--- MATERIAL TO PROCESS ---

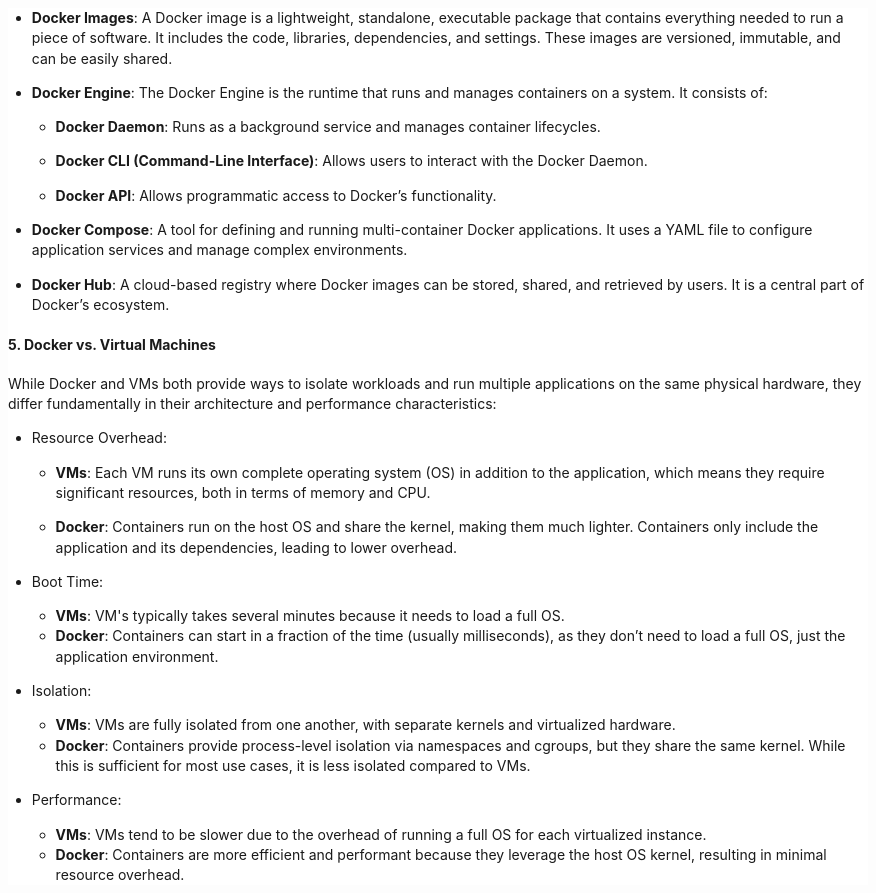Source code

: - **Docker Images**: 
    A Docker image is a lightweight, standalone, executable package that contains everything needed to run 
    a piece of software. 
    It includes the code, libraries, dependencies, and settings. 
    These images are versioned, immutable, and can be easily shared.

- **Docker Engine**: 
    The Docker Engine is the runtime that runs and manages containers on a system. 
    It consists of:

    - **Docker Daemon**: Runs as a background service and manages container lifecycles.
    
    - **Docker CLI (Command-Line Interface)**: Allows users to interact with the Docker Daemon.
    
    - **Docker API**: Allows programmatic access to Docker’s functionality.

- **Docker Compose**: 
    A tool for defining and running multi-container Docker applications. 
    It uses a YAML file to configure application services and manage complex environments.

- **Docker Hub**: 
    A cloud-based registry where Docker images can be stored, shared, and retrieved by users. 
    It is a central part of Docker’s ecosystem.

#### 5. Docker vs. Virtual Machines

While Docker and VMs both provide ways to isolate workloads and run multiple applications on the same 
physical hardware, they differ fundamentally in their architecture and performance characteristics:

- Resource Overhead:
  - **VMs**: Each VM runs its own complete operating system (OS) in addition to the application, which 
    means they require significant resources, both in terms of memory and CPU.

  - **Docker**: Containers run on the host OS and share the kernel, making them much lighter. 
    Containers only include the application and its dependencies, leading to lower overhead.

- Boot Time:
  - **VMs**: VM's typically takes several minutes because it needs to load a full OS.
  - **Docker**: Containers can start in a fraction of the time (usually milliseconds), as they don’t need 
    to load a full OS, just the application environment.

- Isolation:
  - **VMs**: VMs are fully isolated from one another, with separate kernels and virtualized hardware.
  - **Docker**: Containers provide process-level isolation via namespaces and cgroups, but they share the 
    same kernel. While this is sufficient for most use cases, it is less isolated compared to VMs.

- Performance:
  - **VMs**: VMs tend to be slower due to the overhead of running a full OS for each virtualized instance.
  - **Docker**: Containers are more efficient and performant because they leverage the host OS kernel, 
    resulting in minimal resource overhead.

--

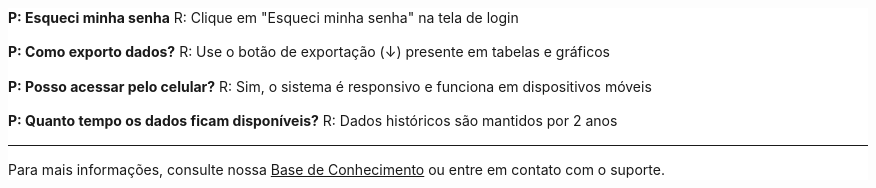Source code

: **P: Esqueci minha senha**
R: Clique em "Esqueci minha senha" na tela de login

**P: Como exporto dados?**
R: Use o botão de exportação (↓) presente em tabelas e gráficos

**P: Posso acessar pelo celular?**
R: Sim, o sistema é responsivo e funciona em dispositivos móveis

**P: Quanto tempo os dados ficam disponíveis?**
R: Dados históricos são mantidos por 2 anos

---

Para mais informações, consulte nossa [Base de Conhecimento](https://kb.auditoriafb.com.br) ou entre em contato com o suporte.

--- ASSIGNMENT ---
Once you reach the line with "The Docker Engine" in the data above, copy it and every line after it exactly, up to and including the line with "- **Docker Daemon**: Runs".

--- EXERCISE RESULT ---
    The Docker Engine is the runtime that runs and manages containers on a system. 
    It consists of:

    - **Docker Daemon**: Runs as a background service and manages container lifecycles.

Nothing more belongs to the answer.